Top of Raw data

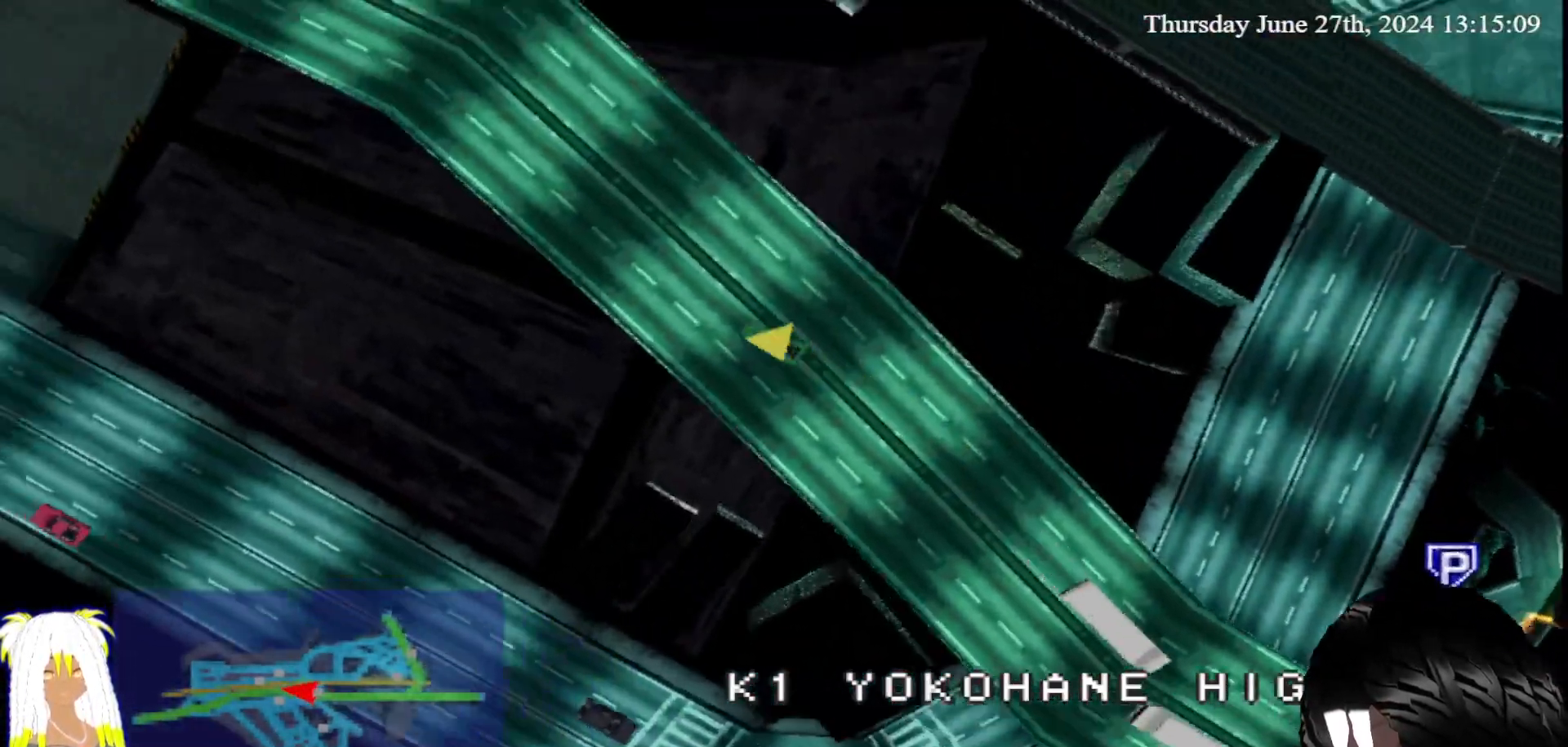
{"buttons": ["CROSS"], "left_stick": "center", "right_stick": "center", "events": [[150, "left_stick", "right"], [233, "left_stick", "center"]]}
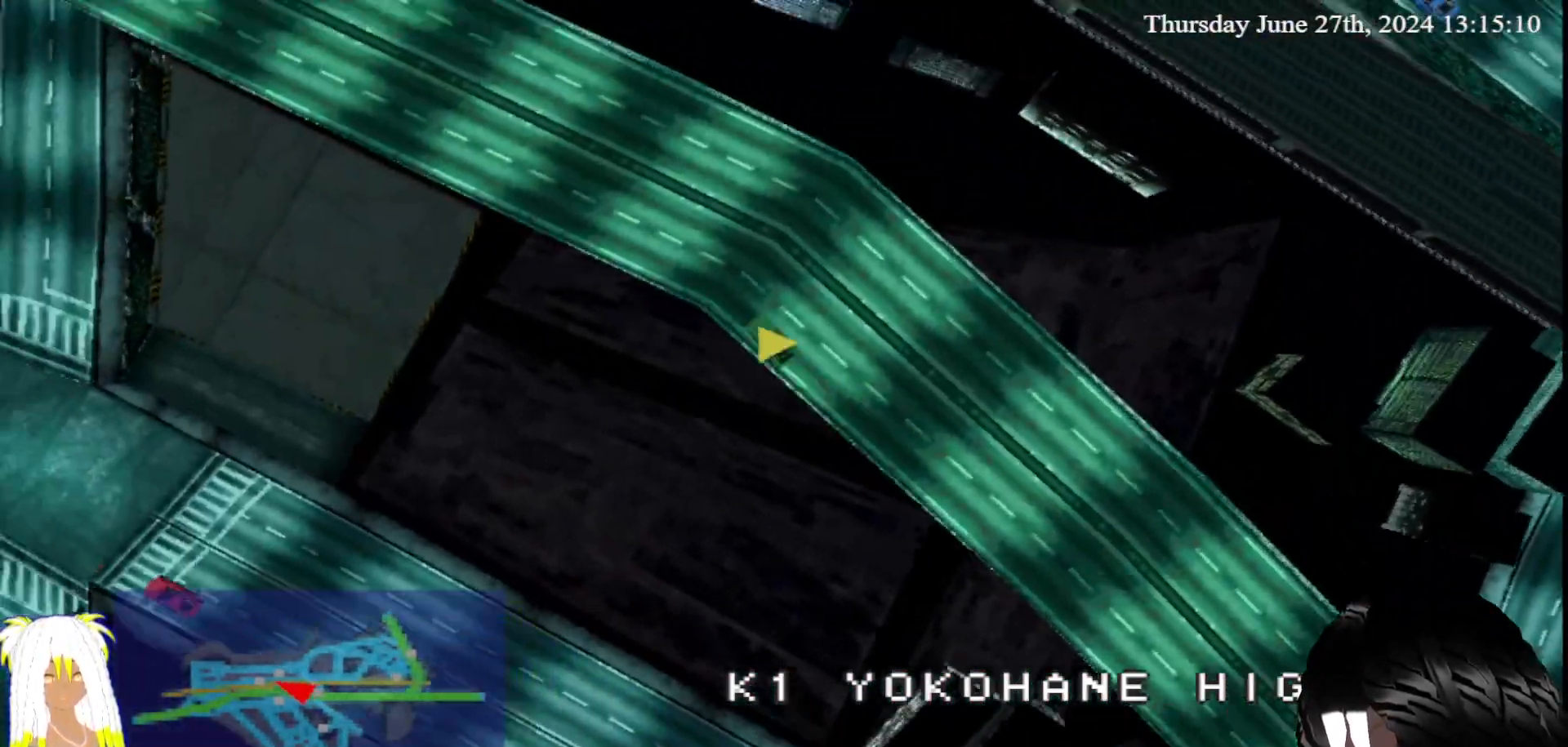
{"buttons": ["CROSS"], "left_stick": "center", "right_stick": "center", "events": [[217, "left_stick", "left"], [350, "left_stick", "center"]]}
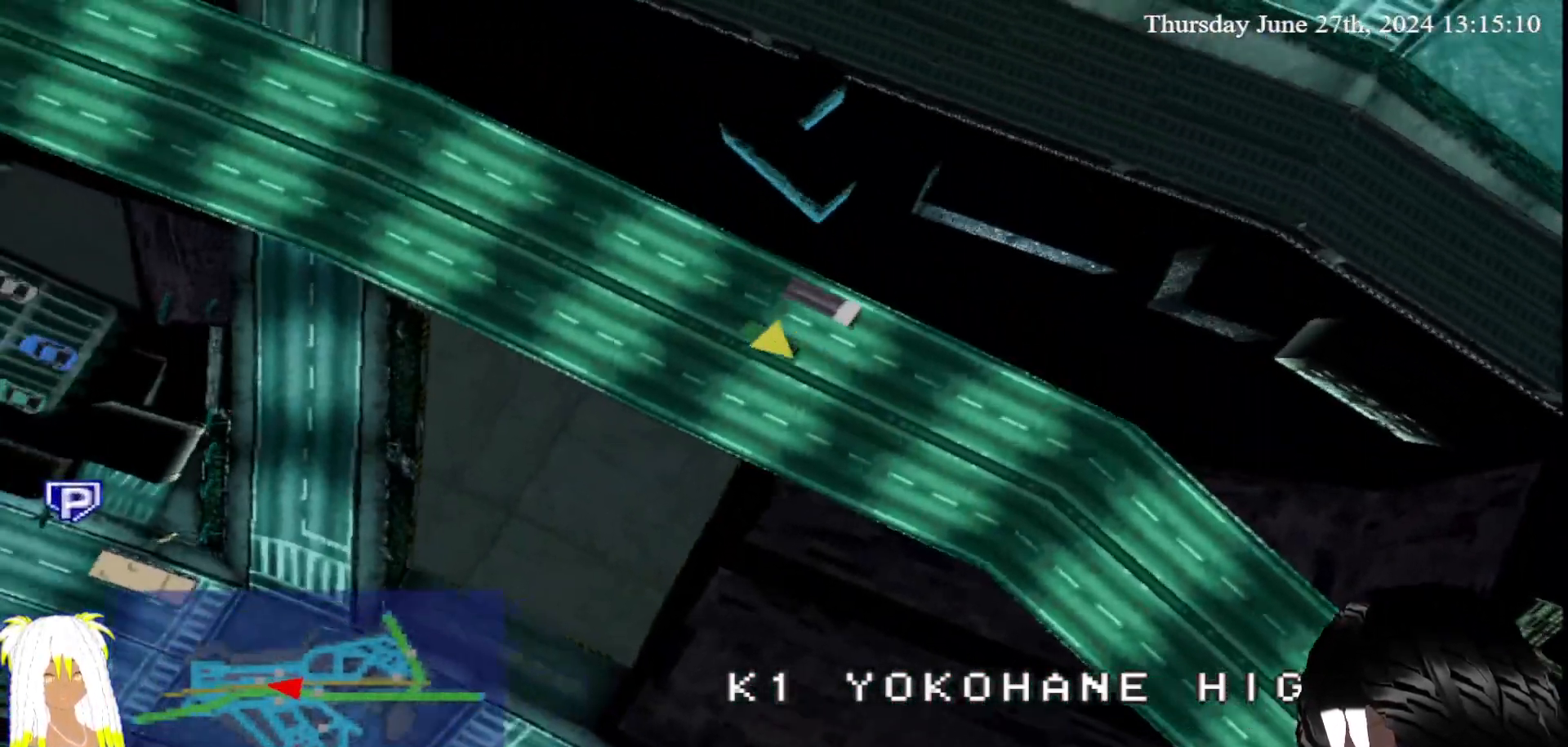
{"buttons": ["CROSS"], "left_stick": "center", "right_stick": "center", "events": [[267, "left_stick", "left"], [383, "left_stick", "center"]]}
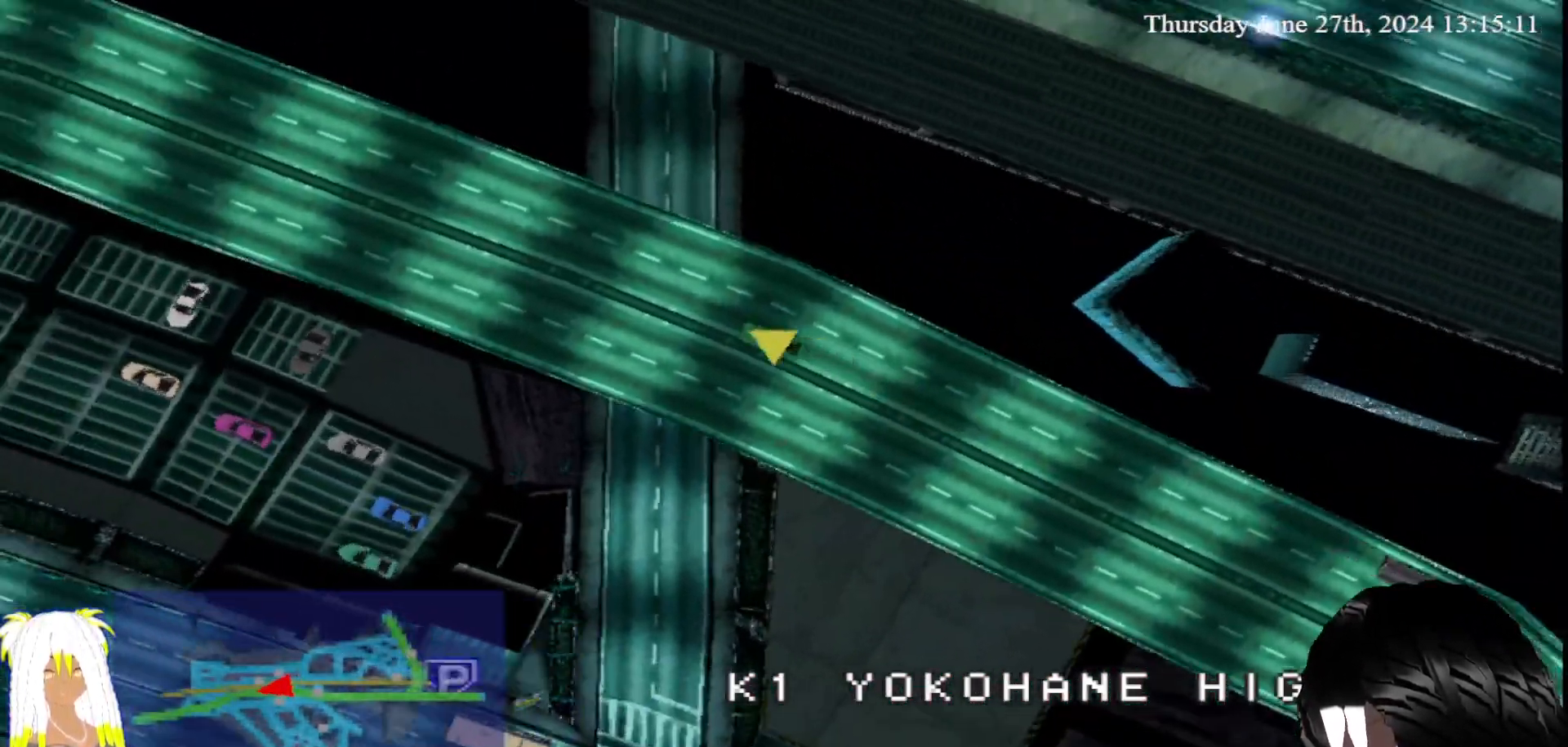
{"buttons": ["CROSS"], "left_stick": "center", "right_stick": "center", "events": [[83, "left_stick", "left"], [217, "left_stick", "center"], [333, "left_stick", "right"], [433, "left_stick", "center"]]}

Bottom of Raw data

Problem — The data above should be restated exactly, with its images dropped.

Answer space —
{"buttons": ["CROSS"], "left_stick": "center", "right_stick": "center", "events": [[150, "left_stick", "right"], [233, "left_stick", "center"]]}
{"buttons": ["CROSS"], "left_stick": "center", "right_stick": "center", "events": [[217, "left_stick", "left"], [350, "left_stick", "center"]]}
{"buttons": ["CROSS"], "left_stick": "center", "right_stick": "center", "events": [[267, "left_stick", "left"], [383, "left_stick", "center"]]}
{"buttons": ["CROSS"], "left_stick": "center", "right_stick": "center", "events": [[83, "left_stick", "left"], [217, "left_stick", "center"], [333, "left_stick", "right"], [433, "left_stick", "center"]]}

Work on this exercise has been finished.